Grup band D’Masiv coba meretas asa merekan untuk go internasional masuk ke panggung bidang musik dunia Amerika Serikat, Eropa, Australia juga Asia dengan tampil di dalam konser musik Musexpo 2025 pada Los Angeles, Amerika Serikat (AS) pada 12-20 Maret 2025.
Museexpo 2025 adalah sebuah konferensi musik internasional yang mana diadakan sejak tahun 2001, sudah menjadi jaringan terkenal yang didirikan oleh Sat Bisla, presiden & pendiri A&R Worldwide/Musexpo.
Musexpo acara tahunan yang dimaksud menggabungkan musik, teknologi, lalu perubahan pada bidang hiburan. Beberapa hal yang tersebut menghasilkan Musexpo 2025 istimewa antara lain Networking lalu Sinergi bertemu pada turnamen ini.

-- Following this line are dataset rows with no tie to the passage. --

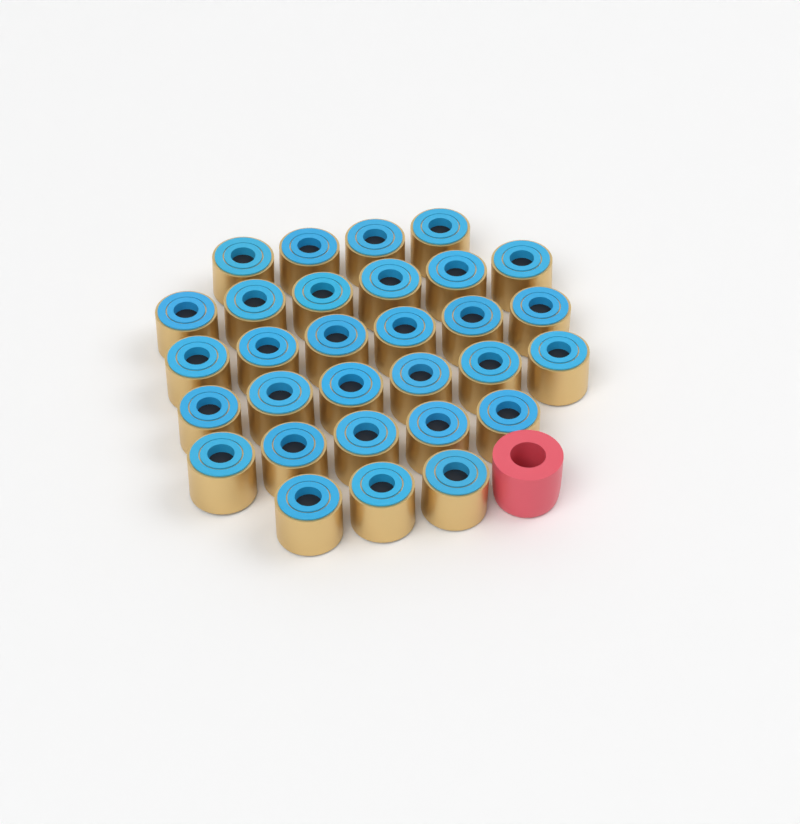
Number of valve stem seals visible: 30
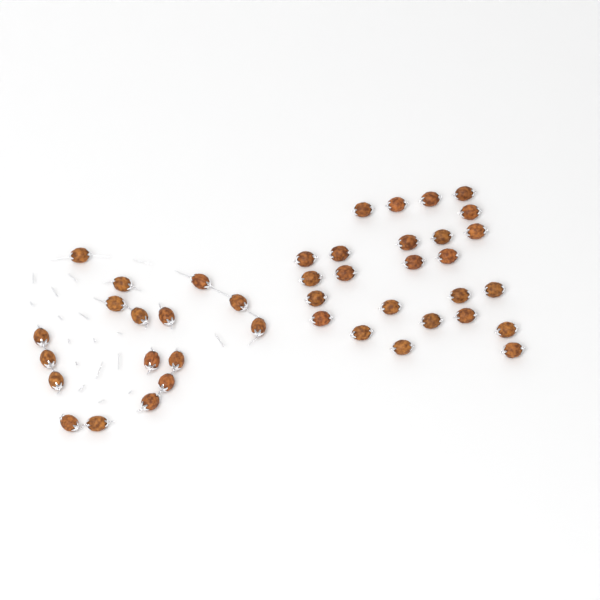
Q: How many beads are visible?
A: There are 42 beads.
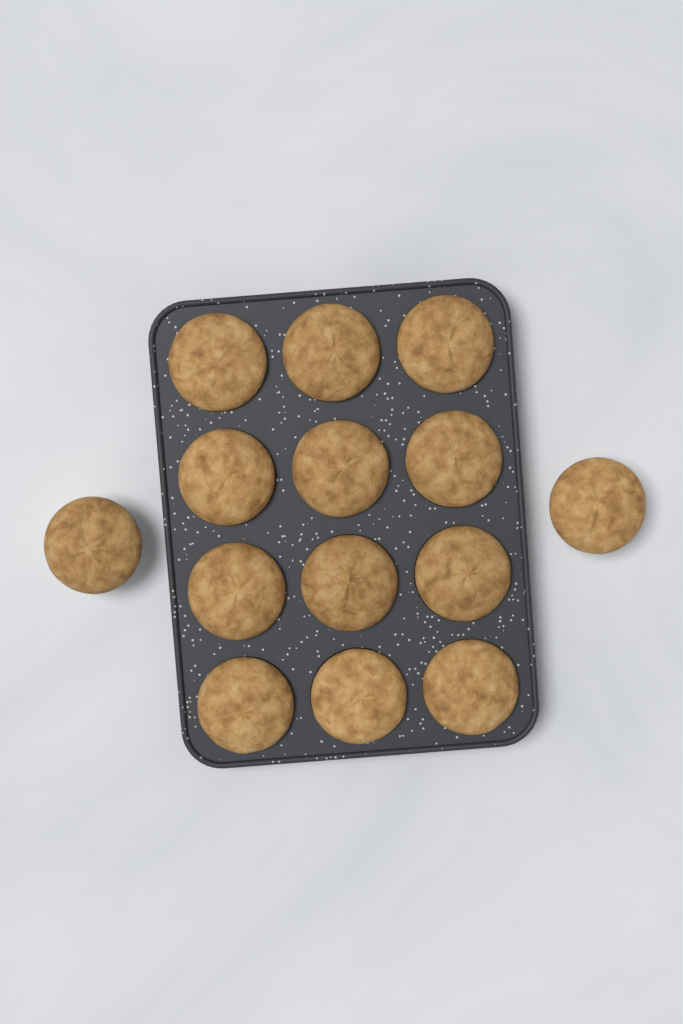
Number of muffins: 14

Ajang ini menjadi tempat berkumpulnya musisi, produser, eksekutif label, serta profesional industri, memungkinkan kolaborasi lalu kesempatan bidang usaha yang digunakan berharga.

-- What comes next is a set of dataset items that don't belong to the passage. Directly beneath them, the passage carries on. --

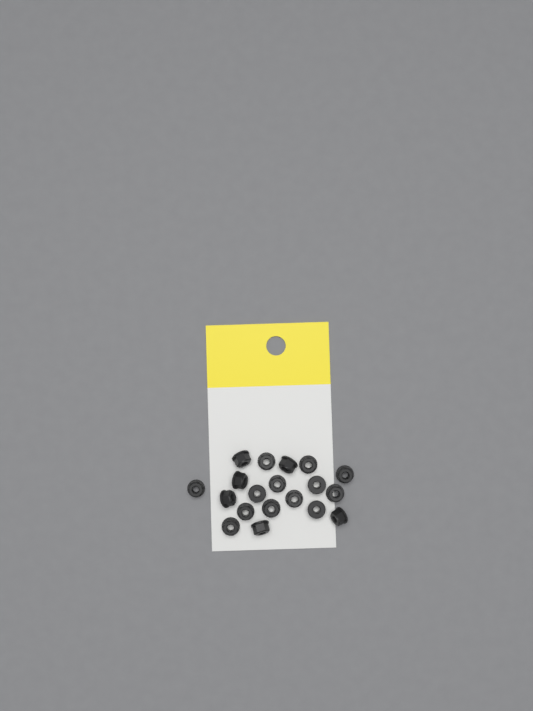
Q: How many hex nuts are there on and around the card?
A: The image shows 19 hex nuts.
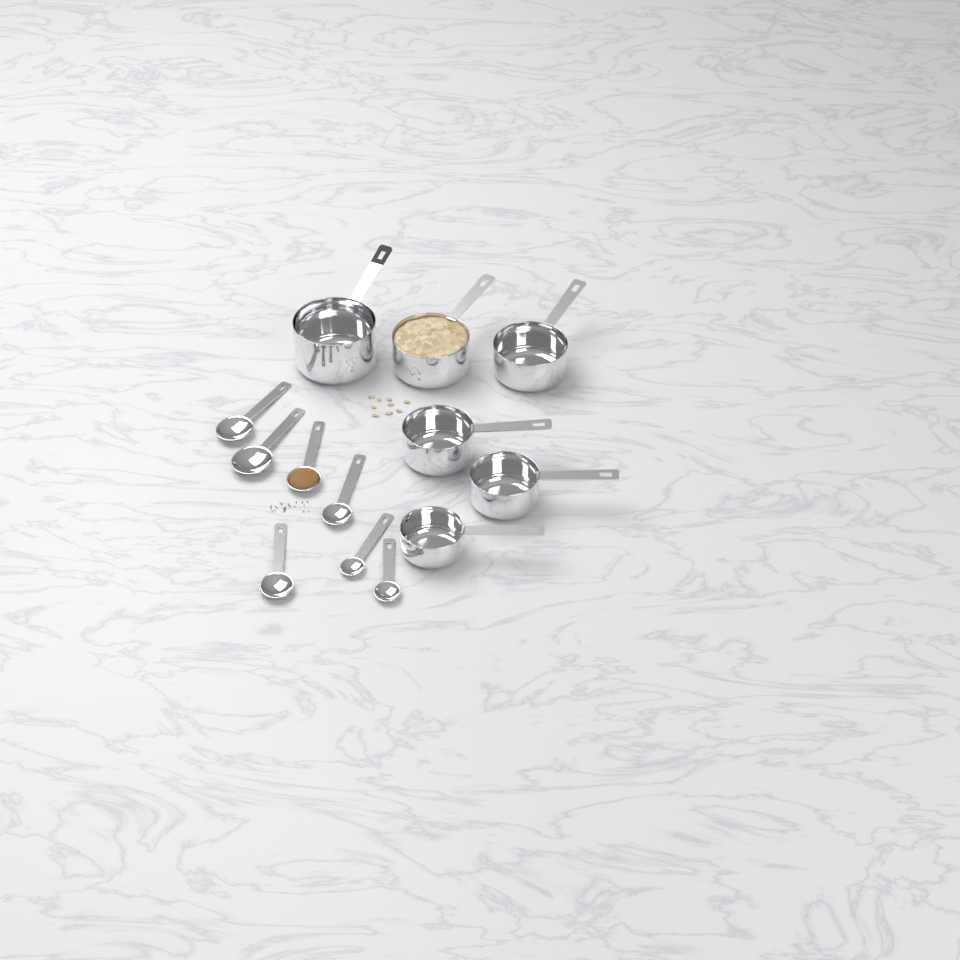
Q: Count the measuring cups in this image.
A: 6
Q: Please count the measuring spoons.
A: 7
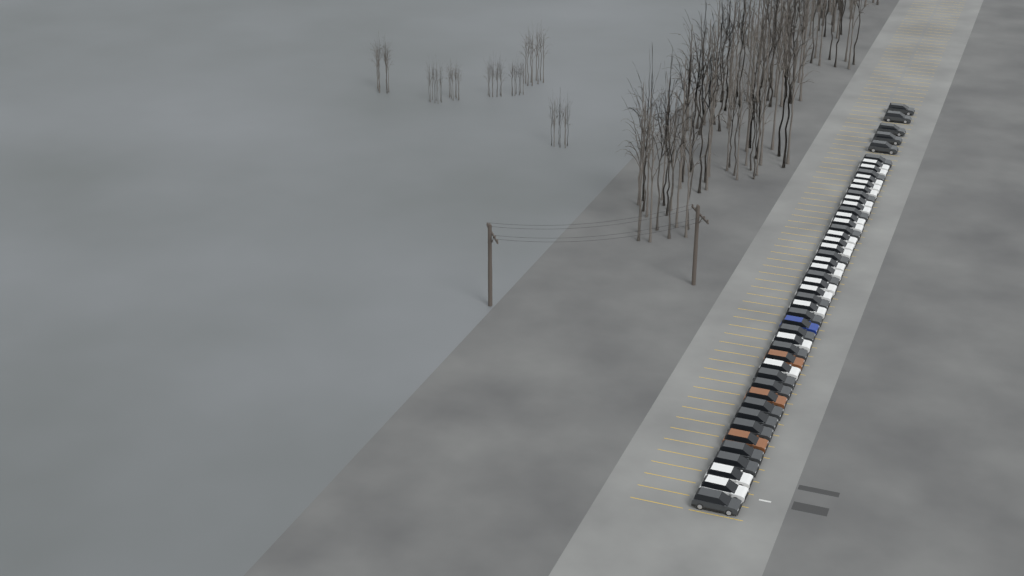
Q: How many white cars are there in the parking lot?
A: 21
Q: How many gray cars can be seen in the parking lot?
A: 24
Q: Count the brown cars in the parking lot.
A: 3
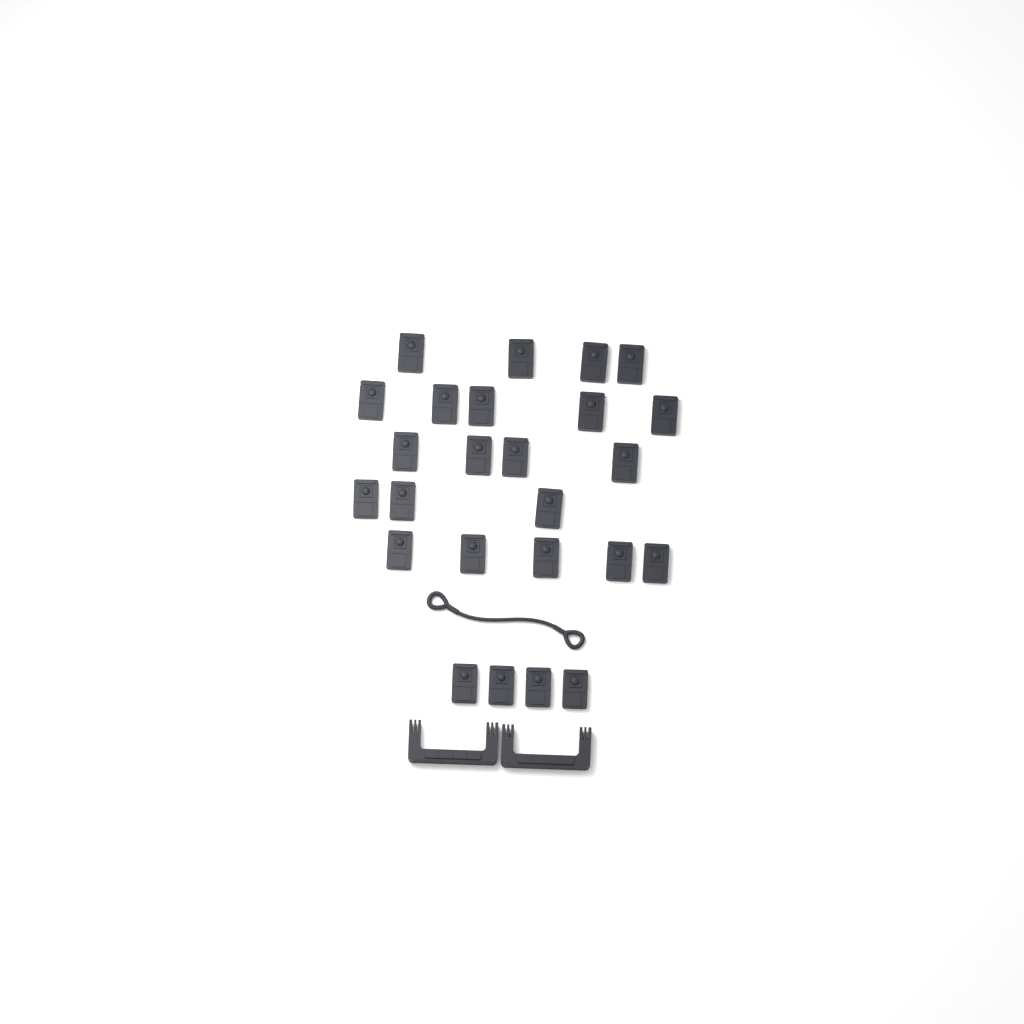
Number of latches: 25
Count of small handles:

Di pada waktu bersamaan, Musexpo memberikan panggung bagi musisi yang dimaksud sedang naik daun untuk memperkenalkan karya dia untuk audiens internasional lalu bidang musik.Selain pertunjukan, ada sesi panel yang mana menampilkan para pemimpin bidang yang mana berbagi wawasan juga tren terbaru di musik juga teknologi.
Oleh lantaran itu, tercatat beberapa jumlah musisi terkenal yang tersebut pernah tampil di area Musexpo, kemudian meraih kepopuleran dalam tempat ini termasuk juga nama Ed Sheeran serta Katy Perry. Singkatnya, Musexpo terus menjadi sorotan di dalam kalangan musisi oleh sebab itu potensinya untuk mendongkrak karier lalu memberikan eksposur yang luas. Meski waktu yang disediakan juga sangat terbatas.
“Tentu akan menjadi sejarah buat kami akan tampil selama 30 menit atau enam lagu, rerata kami akan membawakan lagu lama. Juga lagu baru seperti “Side by Side”, yang digunakan musik videonya juga dibuat pada LA,” kata Rian.
Sebagai salah satu acara, yang digunakan dipercaya paling berpengaruh di lapangan usaha musik global. Tercatat banyak nama beken telah terjadi lahir dari kompetisi ini, seperti Coldplay, Muse, Adele, Keane, Jessie J, Lorde, serta beberapa jumlah nama lainnya. Singkatnya, Museexpo adalah tempat menggembleng talenta musik dunia, sebelum menemui nasib besar mereka.
Meski belum ada catatan resmi, dari beberapa jumlah nama besar yang digunakan pada akhirnya menemukan popularitas mereka, berapa persen yang dimaksud belum berhasil menggapai mimpinya. Yang pasti bagi Rian lalu kawan kawan, melalui kompetisi musik ini, bersatu punggawa D’Masiv lainnya beberapa rencana matang sudah merek susun sedemikian rupa.
“Setelah tampil hampir di tempat semua kota dalam Indonesia, dari Sabang sampai Merauke, inilah saatnya meninggal level mimpi kita. Selain itu, sebagai mahluk berakal, kita harus melebarkan mimpi kita. Nanti Tuhan marah (kita tak memaksimalkan mimpi kita),” imbuh Rian.
Apalagi, selama ini, D’Masiv telah dilakukan wara-wiri Ibukota – LA pada tiga tahun terakhir ini.